"They lie. Repeatedly. Shamelessly. They lie even when the truth would be easier. They lie when the lie can easily be debunked. They lie to dominate, confuse, and assert control. They treat contradiction as an attack and disagreement as betrayal. These are defining traits of narcissistic leadership. Strangely enough, in politics and in organizations alike, we keep rewarding narcissistic leaders by giving them more power."
"Narcissism is often confused with confidence, ambition, or charisma. In reality, pathological narcissism is defined by grandiosity, a constant need for admiration, low empathy, intolerance of criticism, and a tendency to instrumentalize others.
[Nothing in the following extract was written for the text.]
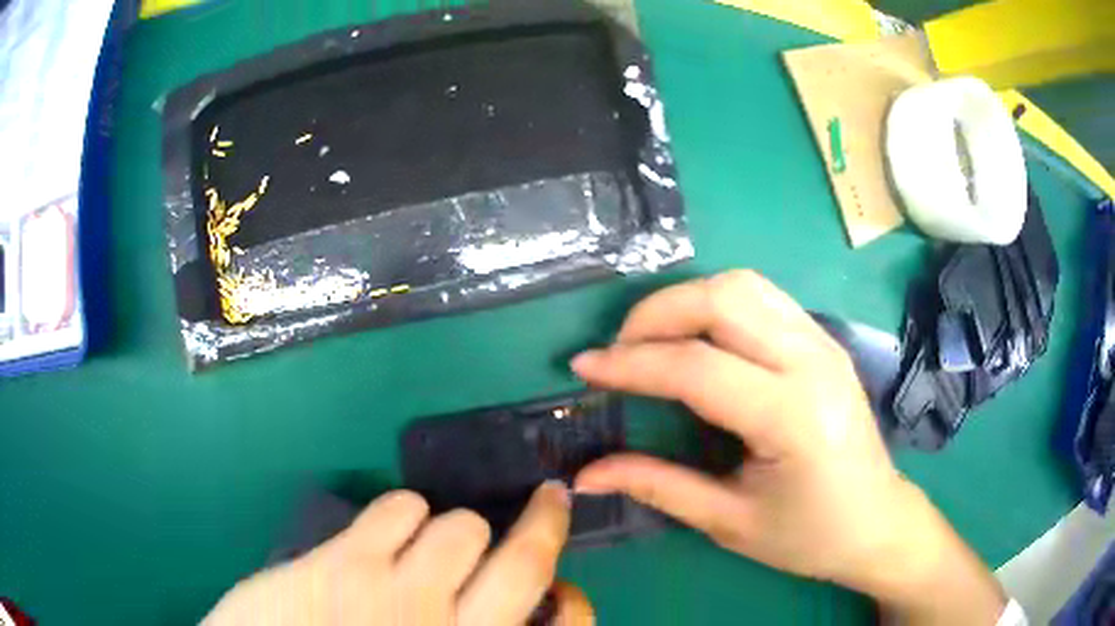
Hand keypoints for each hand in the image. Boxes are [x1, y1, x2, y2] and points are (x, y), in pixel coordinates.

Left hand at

At high doses, narcissism is deeply corrosive. Highly narcissistic leaders take greater risks, manipulate more freely, break rules more readily, and do not learn from failure. They externalize blame, rewrite history, and prefer loyal sycophants over competent professionals."
Narcissistic leaders habitually lie, seek admiration, show low empathy, and react to criticism with intolerance. They lie to dominate, confuse, and assert control, treating contradiction as attack and disagreement as betrayal. Organizations and electorates frequently reward such individuals by promoting, funding, and normalizing their behavior despite warning signs. High levels of narcissism produce risk-taking, manipulation, rule-breaking, failure to learn, blame externalization, historical revisionism, and preference for loyal sycophants over competent professionals. Observers often recognize narcissistic behaviors—boasting, attention monopolization, performative outrage, and repeated lying—yet continue to choose these leaders, especially during periods of anxiety and crisis when loud confidence is mistaken for competence.